The required output is the line with "X128840000Y-135625000D03*" through the final line of the entries, each one exactly as it stands.
+===+
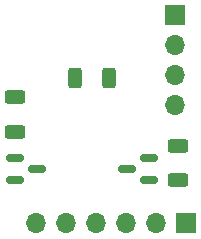
<source format=gbr>
%TF.GenerationSoftware,KiCad,Pcbnew,(6.0.0)*%
%TF.CreationDate,2022-01-16T12:51:45+01:00*%
%TF.ProjectId,HW_watchdog,48575f77-6174-4636-9864-6f672e6b6963,rev?*%
%TF.SameCoordinates,Original*%
%TF.FileFunction,Soldermask,Bot*%
%TF.FilePolarity,Negative*%
%FSLAX46Y46*%
G04 Gerber Fmt 4.6, Leading zero omitted, Abs format (unit mm)*
G04 Created by KiCad (PCBNEW (6.0.0)) date 2022-01-16 12:51:45*
%MOMM*%
%LPD*%
G01*
G04 APERTURE LIST*
G04 Aperture macros list*
%AMRoundRect*
0 Rectangle with rounded corners*
0 $1 Rounding radius*
0 $2 $3 $4 $5 $6 $7 $8 $9 X,Y pos of 4 corners*
0 Add a 4 corners polygon primitive as box body*
4,1,4,$2,$3,$4,$5,$6,$7,$8,$9,$2,$3,0*
0 Add four circle primitives for the rounded corners*
1,1,$1+$1,$2,$3*
1,1,$1+$1,$4,$5*
1,1,$1+$1,$6,$7*
1,1,$1+$1,$8,$9*
0 Add four rect primitives between the rounded corners*
20,1,$1+$1,$2,$3,$4,$5,0*
20,1,$1+$1,$4,$5,$6,$7,0*
20,1,$1+$1,$6,$7,$8,$9,0*
20,1,$1+$1,$8,$9,$2,$3,0*%
G04 Aperture macros list end*
%ADD10R,1.700000X1.700000*%
%ADD11O,1.700000X1.700000*%
%ADD12RoundRect,0.250000X0.312500X0.625000X-0.312500X0.625000X-0.312500X-0.625000X0.312500X-0.625000X0*%
%ADD13RoundRect,0.250000X0.625000X-0.312500X0.625000X0.312500X-0.625000X0.312500X-0.625000X-0.312500X0*%
%ADD14RoundRect,0.150000X-0.587500X-0.150000X0.587500X-0.150000X0.587500X0.150000X-0.587500X0.150000X0*%
%ADD15RoundRect,0.150000X0.587500X0.150000X-0.587500X0.150000X-0.587500X-0.150000X0.587500X-0.150000X0*%
G04 APERTURE END LIST*
D10*
%TO.C,J1*%
X139000000Y-135625000D03*
D11*
X136460000Y-135625000D03*
X133920000Y-135625000D03*
X131380000Y-135625000D03*
X128840000Y-135625000D03*
X126300000Y-135625000D03*
%TD*%
D12*
%TO.C,R1*%
X132462500Y-123337500D03*
X129537500Y-123337500D03*
%TD*%
D10*
%TO.C,J2*%
X138000000Y-118000000D03*
D11*
X138000000Y-120540000D03*
X138000000Y-123080000D03*
X138000000Y-125620000D03*
%TD*%
D13*
%TO.C,R4*%
X124500000Y-127900000D03*
X124500000Y-124975000D03*
%TD*%
D14*
%TO.C,Q1*%
X124462500Y-131987500D03*
X124462500Y-130087500D03*
X126337500Y-131037500D03*
%TD*%
D13*
%TO.C,R5*%
X138300000Y-132000000D03*
X138300000Y-129075000D03*
%TD*%
D15*
%TO.C,Q2*%
X135837500Y-130087500D03*
X135837500Y-131987500D03*
X133962500Y-131037500D03*
%TD*%
M02*

</source>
+===+
= REPLY TO THE EXERCISE =
X128840000Y-135625000D03*
X126300000Y-135625000D03*
%TD*%
D12*
%TO.C,R1*%
X132462500Y-123337500D03*
X129537500Y-123337500D03*
%TD*%
D10*
%TO.C,J2*%
X138000000Y-118000000D03*
D11*
X138000000Y-120540000D03*
X138000000Y-123080000D03*
X138000000Y-125620000D03*
%TD*%
D13*
%TO.C,R4*%
X124500000Y-127900000D03*
X124500000Y-124975000D03*
%TD*%
D14*
%TO.C,Q1*%
X124462500Y-131987500D03*
X124462500Y-130087500D03*
X126337500Y-131037500D03*
%TD*%
D13*
%TO.C,R5*%
X138300000Y-132000000D03*
X138300000Y-129075000D03*
%TD*%
D15*
%TO.C,Q2*%
X135837500Y-130087500D03*
X135837500Y-131987500D03*
X133962500Y-131037500D03*
%TD*%
M02*

</source>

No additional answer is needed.